Un doctorant en sciences économiques à l’Université Concordia originaire d’Iran, Puya, s’est exprimé lors de la conférence de presse de l’AVEQ. « J’ai contacté la Croix bleue il y a deux semaines pour savoir si ma chimiothérapie était couverte et j’ai attendu au moins dix jours la réponse, explique-t-il. En me rendant à l’hôpital pour ma première session de chimiothérapie, ils m’annoncent que je ne suis pas couvert et que la séance est annulée. » S’il a finalement reçu un courriel positif quant à la couverture de la Croix Bleue, l’étudiant souligne le manque de communication entre les hôpitaux et les assureurs, puisque les étudiants internationaux sont normalement couverts en cas de chimiothérapie. « Je ne suis toujours pas sûr que je serai couvert pour tout ! ajoute-t-il. J’ai l’impression que dans leurs termes, il y a deux cas de cancers, l’un qu’ils couvrent et l’autre qu’ils ne couvrent pas. » L’incertitude et les délais de réponse auxquels font face les malades peuvent ainsi être problématiques, considérant que les étudiants étrangers n’ont pas les moyens d’avancer les frais associés à leurs soins.

Chez la compagnie d’assurances Croix bleue Medavie, on reconnaît que ce genre de situation peut se produire. « C’est le preneur qui détermine ce qui est couvert ou pas, et ensuite à nous de l’appliquer et de l’interpréter, affirme la conseillère principale en communications Geneviève Cyrenne, sans commenter de cas précis. Il peut arriver qu’on pense a priori qu’un cas n’est pas couvert, mais qu’une analyse plus poussée nous permette ensuite de réaliser le contraire. »
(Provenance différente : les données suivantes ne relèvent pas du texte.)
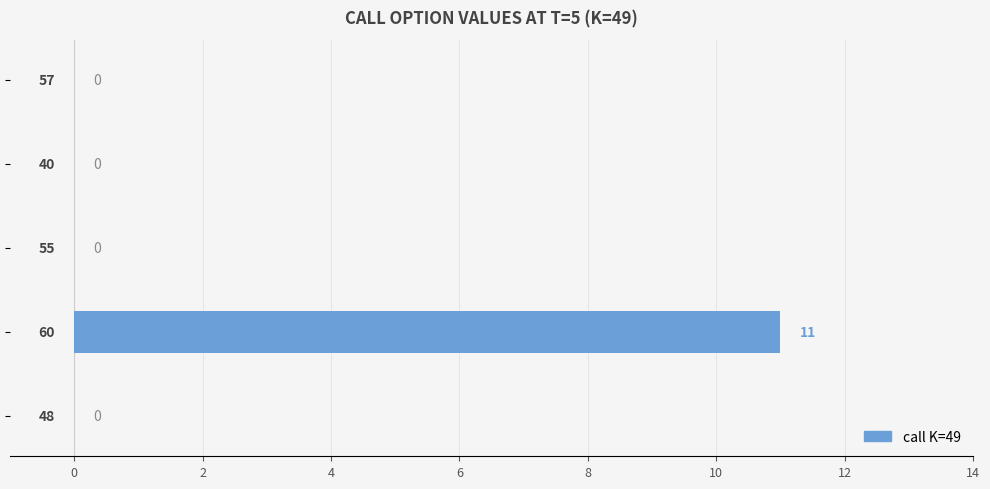

What is the sum of all values?

11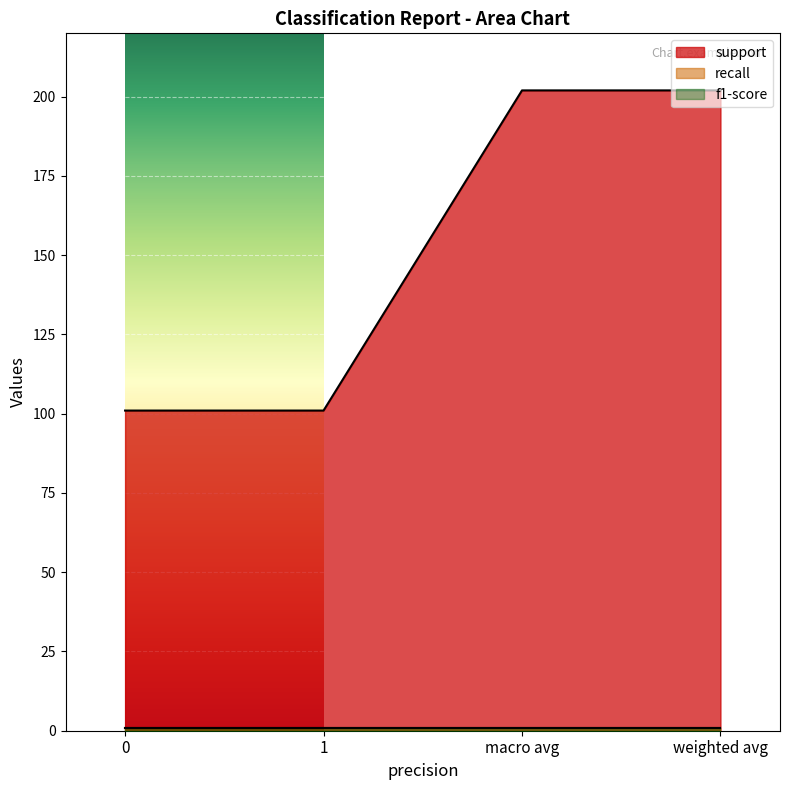

What are all the series names shown in the legend?

support, recall, f1-score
Le rapport de l’AVEQ confirme cette volonté des étudiants. « Les étudiants et étudiantes internationaux veulent se sentir en sécurité de façon à ne pas mettre leur santé en danger et d’éviter de faire des examens médicaux importants car ils/elles n’ont pas l’argent pour payer à l’avance les coûts des examens ou parce qu’ils/elles savent que ce service médical n’est pas couvert par leur police d’assurance », est-il indiqué dans le rapport. Toujours selon l’AVEQ, les étudiants et étudiantes qui se trouvent souvent dans une situation financière précaire souhaitent se libérer de ces charges financières supplémentaires alors que leur facture d’assurance maladie dépasse déjà leurs moyens financiers.

Des associations telles que l’AVEQ revendiquent le droit des étudiants étrangers de souscrire à la RAMQ, assurance publique, au même titre que les Québécois, ou du moins de mettre fin au caractère monopolistique de ces assurances en rendant les négociations et ententes publiques. Cette politique n’est pas universelle au Canada, comme l’indique le rapport publié par l’AVEQ en mentionnant que l’Alberta, la Colombie-Britannique, le Manitoba, Terre-Neuve-et-Labrador, la Saskatchewan et les Territoires du Nord-Ouest permettent aux étudiants internationaux d’adhérer à leurs régimes d’assurance maladie provinciaux.

* Pays exemptés : France, Belgique, Luxembourg, Grèce, Danemark, Suède, Norvège, Finlande, Portugal et Roumanie.